In making its decision, MOCI will take into account national interests (including the effectiveness of law supervision and enforcement). The draft regulation does not contain any express sanctions for failure to obtain this regulatory approval.

PROHIBITED ELECTRONIC INFORMATION AND DOCUMENTS

A Private ESO must ensure that its electronic system does not contain or facilitate the dissemination of any prohibited electronic information or document (including pornography, gambling and terrorism). Prohibited content is classified broadly as follows:

1. content that contravenes applicable regulations;
2. content that unsettles the community and disturbs public order; and
3. content which informs people about or provides access to prohibited content.

A Private ESO must terminate access to prohibited content on its electronic system. Internet service providers are also required to terminate access to sites containing prohibited content as determined by MOCI. 

A request for termination of access may also be made by the public, a government ministry or institution, a law enforcement agency or a judicial institution.

The draft regulation will replace MOCI Regulation No. 19 of 2014, which currently regulates negative content.

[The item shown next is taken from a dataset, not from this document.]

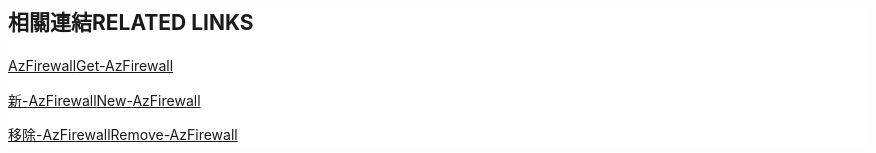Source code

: ## <span data-ttu-id="f00d3-162">相關連結</span><span class="sxs-lookup"><span data-stu-id="f00d3-162">RELATED LINKS</span></span>

[<span data-ttu-id="f00d3-163">AzFirewall</span><span class="sxs-lookup"><span data-stu-id="f00d3-163">Get-AzFirewall</span></span>](./Get-AzFirewall.md)

[<span data-ttu-id="f00d3-164">新-AzFirewall</span><span class="sxs-lookup"><span data-stu-id="f00d3-164">New-AzFirewall</span></span>](./New-AzFirewall.md)

[<span data-ttu-id="f00d3-165">移除-AzFirewall</span><span class="sxs-lookup"><span data-stu-id="f00d3-165">Remove-AzFirewall</span></span>](./Remove-AzFirewall.md)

Additional requirements apply to certain types of Private ESOs:

• User-generated content platforms and cloud computing service providers must have a policy in place to ensure that their electronic systems do not contain or facilitate the dissemination of any prohibited content.
• User-generated content platforms must have a reporting system allowing their users to make complaints about prohibited content.

Private ESOs that fail to terminate access to prohibited content in accordance with the draft regulation may face administrative sanctions in the form of a fine or termination of access to their electronic system.